R35 (non R60 side)= -9.65 VDC
R35 (R60 side)= -2.25 VDC
Pad 18= -2.28 VDC
Pad 7= -2.03 VDC
Q1, G= -1.8 VDC

I have no idea what is up with this meter, but it was also acting strange the other day.
Still not passing audio, unfortunately. And, I have a couple of other suspect values on Q6, and it seems like Q4 and Q14 are as well (switched values, according to the site I'm comparing to?)

 
tronnyjenkins said:
Echo North said:
Have a look at the schematic.

R35 and R60 are in series between the -10VDC rail and ground.  They make a little voltage divider who's sole purpose to knock the -10VDC to a smaller value which is more manageable for dialing in the QBias which never needs to really be above -2VDC. 

So if you measure on the side of R35 that is not connected to R60, you'll see -10VDC (referencing ground).  The other side has the divided voltage, about -2.8 VDC by my calculations.

Sitting between that voltage and ground is the trimmer R59 for Qbias.  That should send a voltage of between -2.8VDC and 0VDC out of the wiper  depending on where the screw is.  That wiper is connected to pad 18 which is connected by wire to pad 7 (through the attack/release pot and R7).

So you should be able to adjust the qbias and get between -2.8VDC and 0VDC at pad 18.  If you're not you have a broken trimmer or there is an issue with R35/R60.

I'll be unable to access the internet till next Monday so good luck!  I'll check in and see how it's going Monday.

Mike

Weird. I am starting to think I need a new DMM. I had it set to measure up to 200 mV (since I wasn't getting anything on a higher setting), and that is where the measurements earlier came from. Now, I re-measured and have different values. I did adjust R59 a bit.

R35 (non R60 side)= -9.65 VDC
R35 (R60 side)= -2.25 VDC
Pad 18= -2.28 VDC
Pad 7= -2.03 VDC
Q1, G= -1.8 VDC

I have no idea what is up with this meter, but it was also acting strange the other day.
Still not passing audio, unfortunately. And, I have a couple of other suspect values on Q6, and it seems like Q4 and Q14 are as well (switched values, according to the site I'm comparing to?)

### Task A
In the troubleshooting thread, which two resistors form the voltage divider between the -10VDC rail and ground?
### Task B
Proceed with the troubleshooting thread from the point where it stops.
The material has no connection to the troubleshooting thread.

### Supplied data

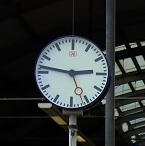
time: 2:46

### Final answer A
R35 and R60.

### Final answer B
Ya your Qbias is not the issue.  I'm about to log off but in either this thread, or the A thread I walked someone through tracing the AC signal through the two gain stages to see where it dies.  It was in the past two weeks so it's in the last 2-3 pages.  Find that and walk through it.  See where your signal dies.

Well get you up and running!

Mike
 
Hello,
I just finished building two of these Rev D kits at the same time and having some issues with calibration. On both units audio goes in and out with the VU registering this. My problem is that none of the trim pots are functioning. I have tried using the video from mnat and also the DMM way getting the volume up to .775V. When going the DMM way by the time I am at .775V my VU is pegged extremely hard which I don't think is normal at all. I noticed Looking at photos different people have there trim pots positioned different ways. Is there one proper way to have these set? I also found out that the trim pots are supposed to make a slight click sound when all the way to one side. Some of mine do some of mine do not. I have went over my wiring and soldering a few times and found nothing so far. I think if it was a mistake on soldering or a bad part only one unit would be acting this way but both are doing the same exact thing. I added a photo and have a few more if you want to see something on the unit.
Thanks in advance for any help anyone can give me on this.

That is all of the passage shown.